She led him into the dining-room and bade him watch at the window for the coming of Mr. Somerset and the doctor. Then she returned to Lucy. Young Black had got some water, and Lucy was dashing it on her servant’s face. But, though she struggled and writhed under the chill, it did not rouse her.

“What was she bringing up these things for?” asked Lucy, looking round at the scattered cutlery. “She knew I had set out the table already.”
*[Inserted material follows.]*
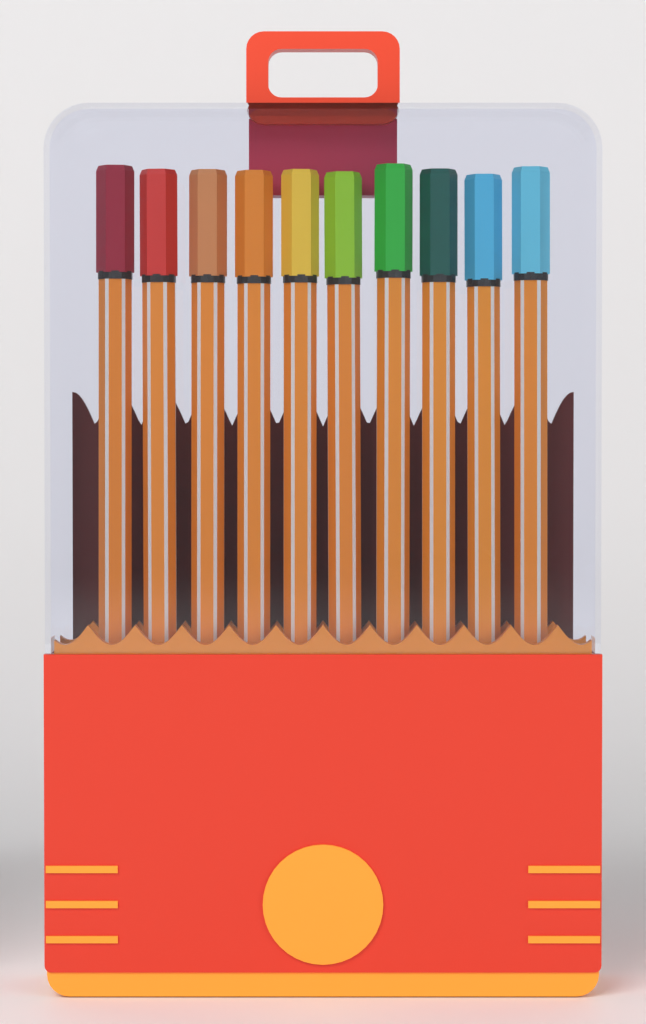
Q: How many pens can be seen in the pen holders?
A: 10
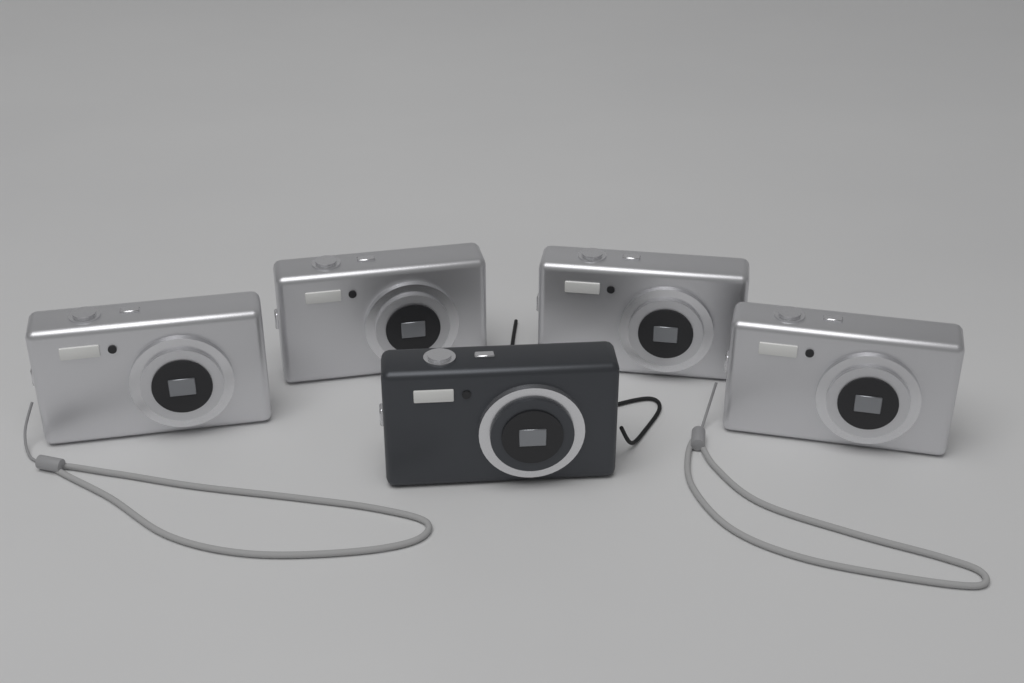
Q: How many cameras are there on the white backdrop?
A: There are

“It’s likely there was a good deal of mental confusion before the fit came,” suggested the old governess.

Tom Black stood over the prostrate figure and the kneeling ladies. It was true he had fetched the water, but otherwise he did not seem eagerly sympathetic. Suddenly he said—

“There’s something on fire somewhere!”

“Certainly there is,” assented Lucy, her senses regaining their power of attention. “I think it must be downstairs. I can’t move.” (She was trying to support the heavy, tossing head.) “Will you both go and see what is burning, and do your best with it?”

As the old lady and the youth descended the kitchen stair he whispered to her—

“That woman is tipsy.”

“Oh, surely not!” Miss Latimer replied. “Mrs. Challoner has told me she is an excellent servant and a respectable person.”

“She is tipsy,” he repeated. “I saw it when I came in. But I didn’t think she was quite so bad as this.”